The major mountain ranges of the world play an important role in determining the strength and location of the atmospheric jet streams, mainly by generating planetary-scale Rossby waves and through surface drag. Orography acts both through large-scale resolved lifting and diversion of the flow over and around major mountain ranges, and through sub-grid scale momentum transport due to vertically propagating gravity waves at horizontal scales between 10 and 100 km. The limited horizontal resolution of climate GCMs implies a smoothing of the underlying topography which has sometimes been counteracted by enhancing the terrain by using an envelope orography, but this has adverse effects by displacing other surface physical processes. The sub-grid scale momentum transport acts to decelerate the upper-level flow and is included by gravity-wave drag parametrization schemes (e.g., Palmer et al., 1986; Kim, 1996; Lott and Miller, 1997).

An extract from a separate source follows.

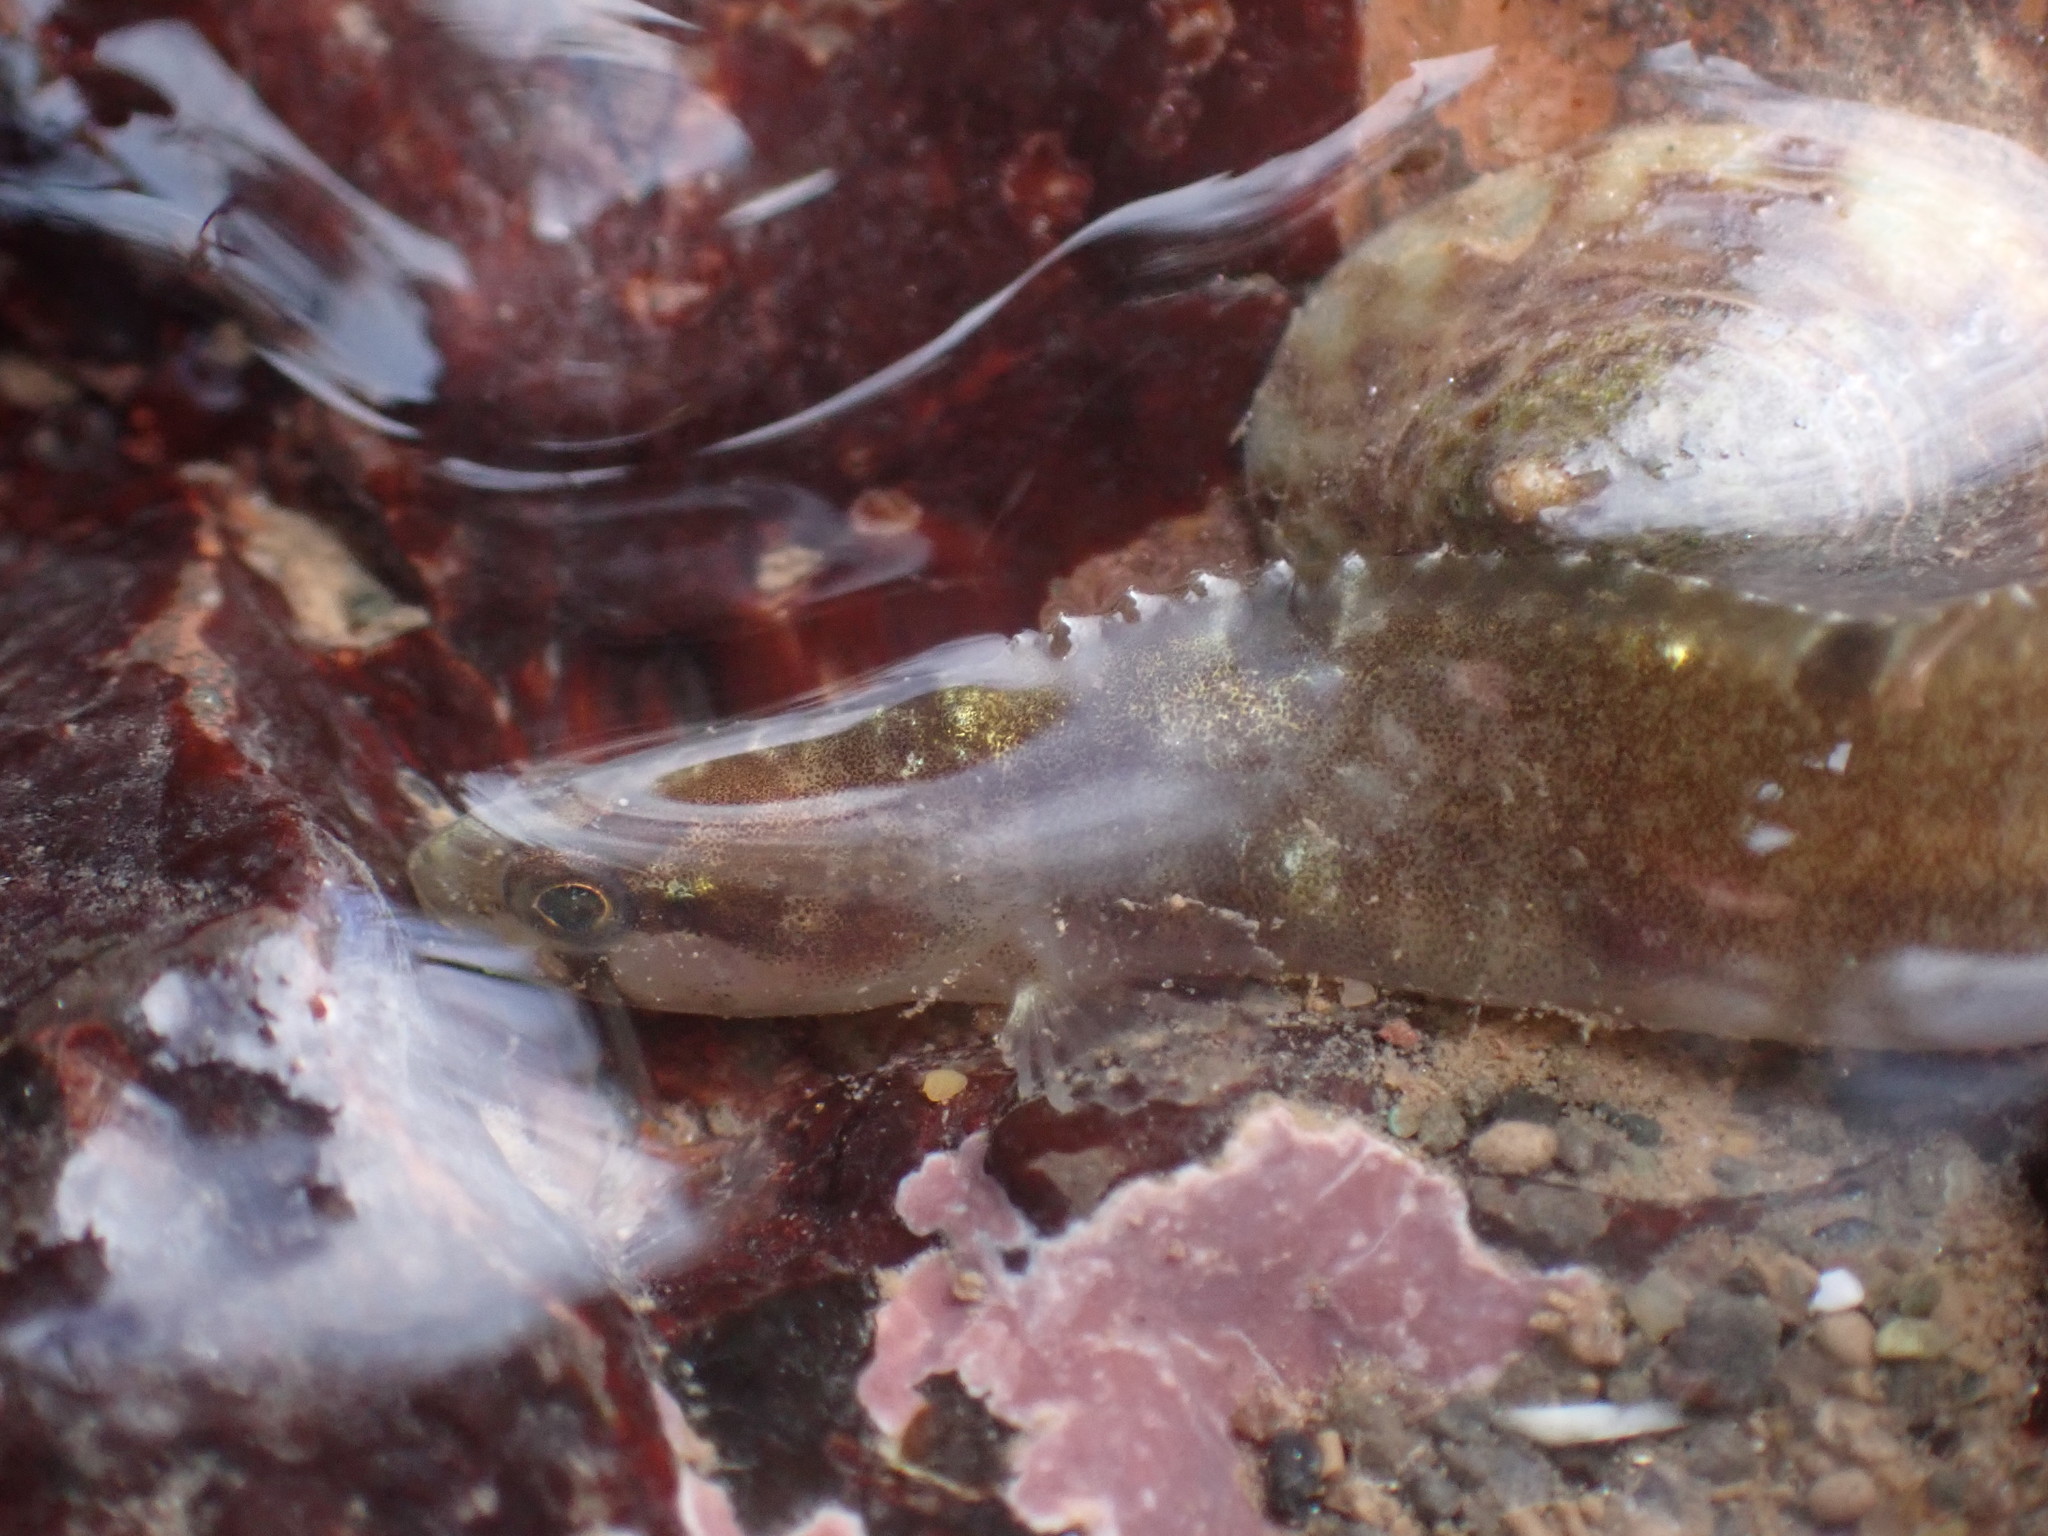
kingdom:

No systematic studies are available to assess the impacts of these procedures and schemes on climate sensitivity and variability. The orographic impact is most pronounced in the Northern Hemisphere winter. Gravity wave drag implies a reduction in the strength of the mid-latitude jet stream by almost 20 ms-1 (Kim, 1996), and alters the amplitude and location of the planetary-scale wave structure (e.g., Zhou et al., 1996). Convective precipitation in models is often spuriously locked onto high topography. Thus the numerical simulation of many key climatic elements, such as rainfall and cloud cover, strongly depends upon orography and is strongly sensitive to the horizontal resolution employed. As such, it is possible that phenomena of climate variability are sensitive to orographic effects and their parametrization (Palmer and Mansfield, 1986). These issues may have potentially important consequences for the planetary-scale distribution of climate change.